If you don’t have any cash to invest, resist the urge to do something. In this case, the best thing to do is do nothing. The market eventually starts heading upward and you want to be invested to catch the gains from the up lift.

While a drop of up to 10% or more appears scary, it does present buying opportunities since stocks are ‘on sale’. However, you need to have the stomach, the right mindset, and available cash, to invest in stocks during a falling market. This would be the classic ‘buy low’.

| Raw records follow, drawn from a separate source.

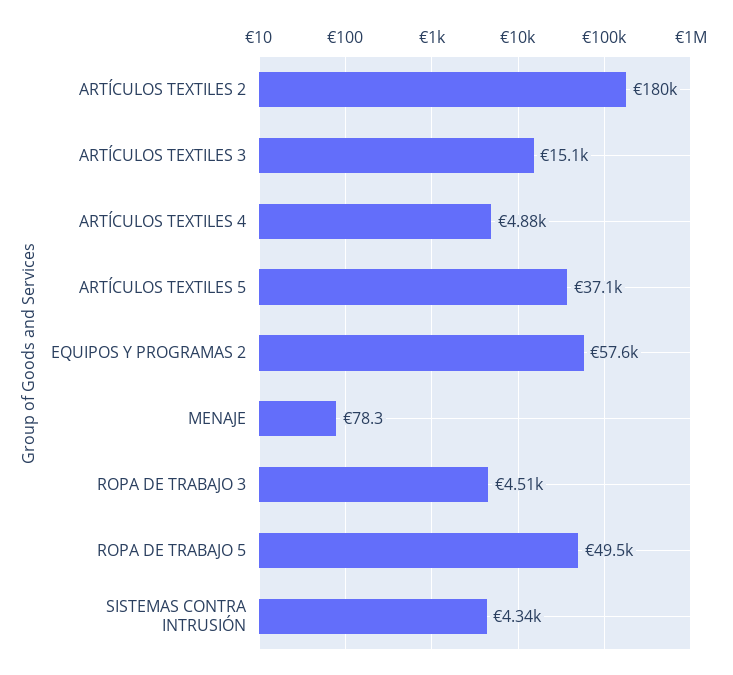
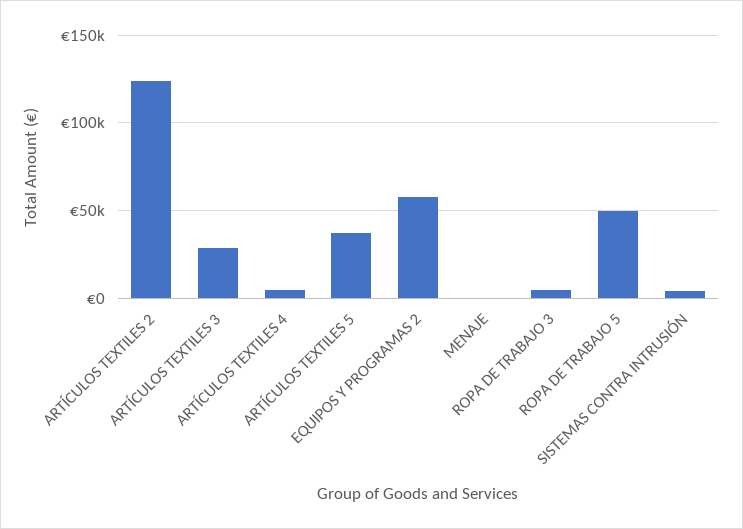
ARTÍCULOS TEXTILES 2: 180000 -> 125000
ARTÍCULOS TEXTILES 3: 15100 -> 30000

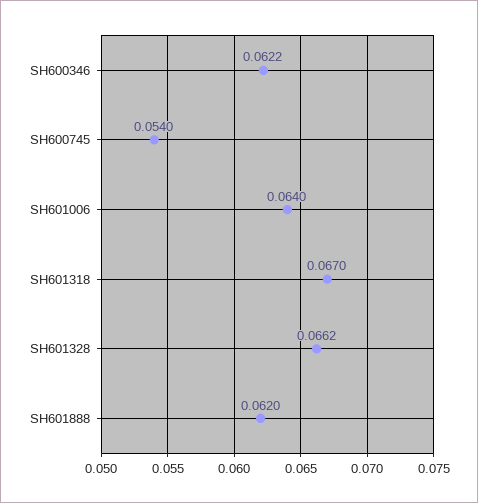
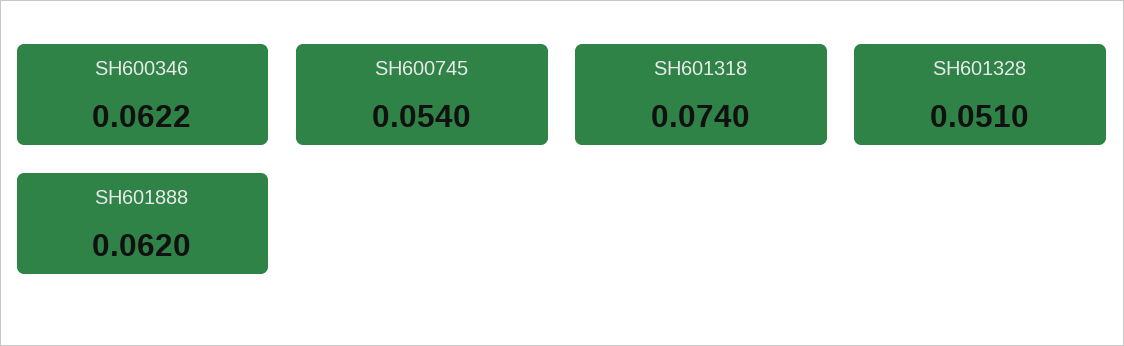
SH601006: 0.064 -> none
SH601318: 0.067 -> 0.074
SH601328: 0.0662 -> 0.051

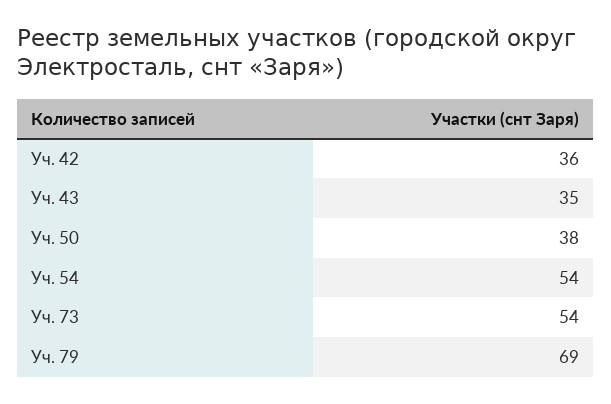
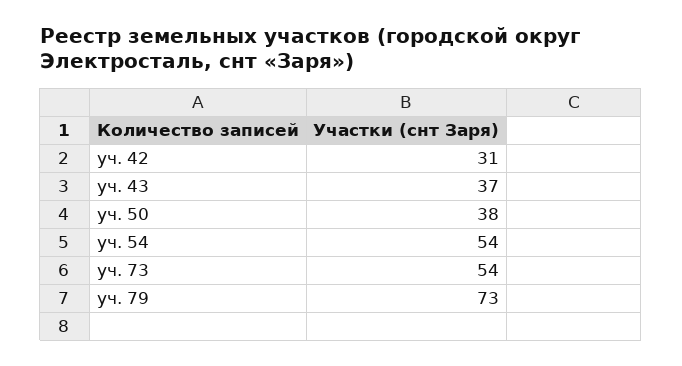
Уч. 42: 36 -> 31
Уч. 43: 35 -> 37
Уч. 79: 69 -> 73

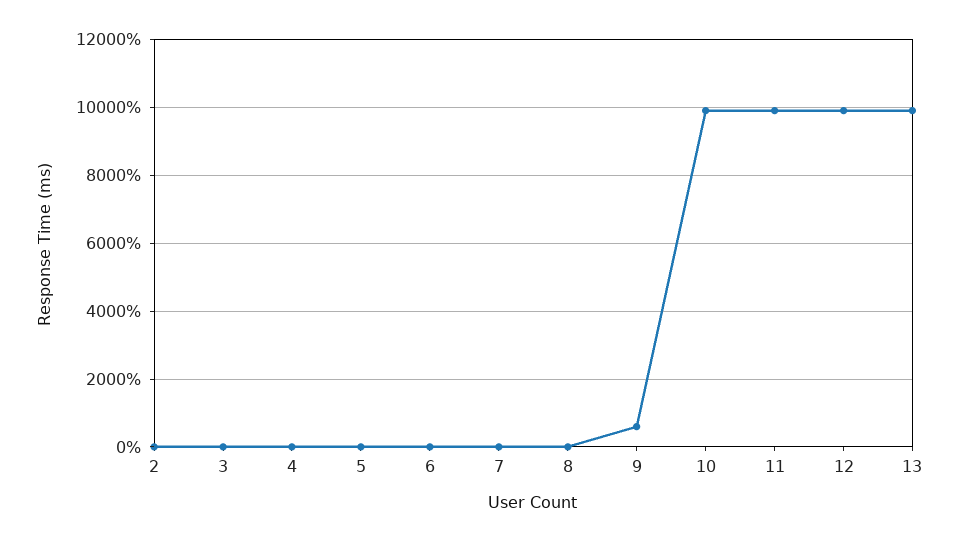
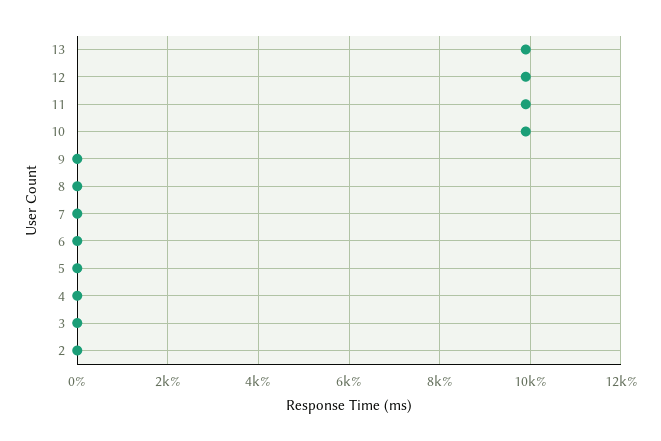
9: 600 -> 0

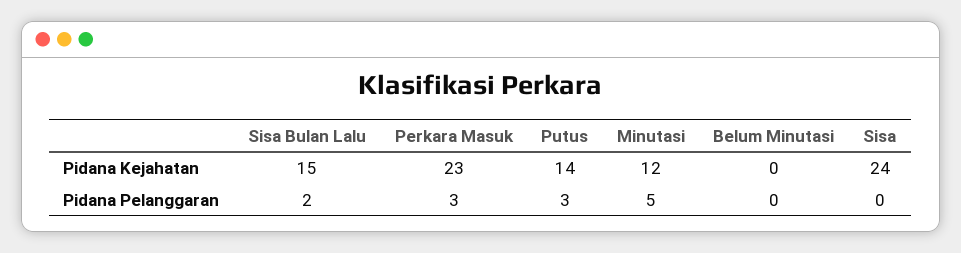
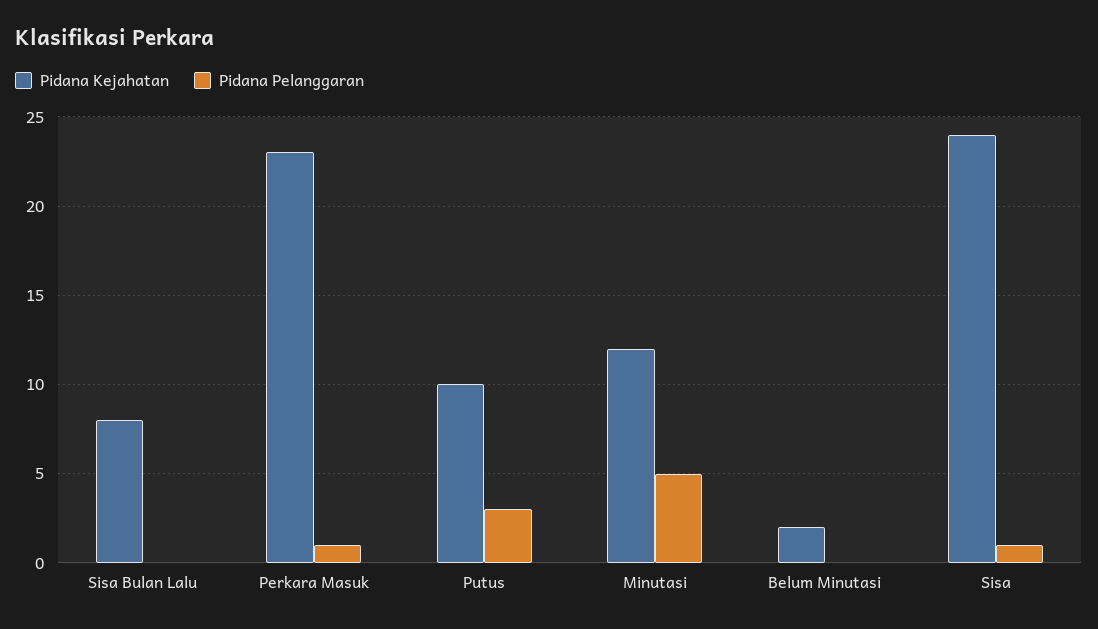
Pidana Kejahatan, Sisa Bulan Lalu: 15 -> 8
Pidana Kejahatan, Putus: 14 -> 10
Pidana Kejahatan, Belum Minutasi: 0 -> 2
Pidana Pelanggaran, Sisa Bulan Lalu: 2 -> 0
Pidana Pelanggaran, Perkara Masuk: 3 -> 1
Pidana Pelanggaran, Sisa: 0 -> 1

if you’ve got investing cash set aside for a market drawdown, take advantage of the ‘sale’ and strategically deploy your cash. Consider purchasing additional shares in your highest conviction companies you already own (think of this as dollar cost averaging) or make an initial purchase in a company that you are confident will ride out the storm and will outperform when the market rises. You will probably miss out on the exact market bottom (don’t try to time the market), but you don’t want to miss out on the market turnaround. While getting the maximum discount would be great, getting a 10% – 25% discount on great companies can really boost a portfolio.

I know what you’re thinking – why not simply sell your stock when the market first starts to fall and buy back in when it starts heading back up. This would be market timing and rarely works since no one can predict what will happen in the future and what the market will do. What typically happens is you sell your stocks and get back in after the market has returned to its previous levels. More often than not, investors get back in at higher prices so all they’ve done is cost themselves transaction fees and potential tax implications. I know, I tried this with the Ethereum cryptocurrency, and so far, its an unforced error and has not worked out so well.

Remember, while stocks can fall quickly, most stocks go up more than they go down. During a correction the best thing you can do is stick to your investment plan and don’t let panic cause you to make decisions you’ll regret.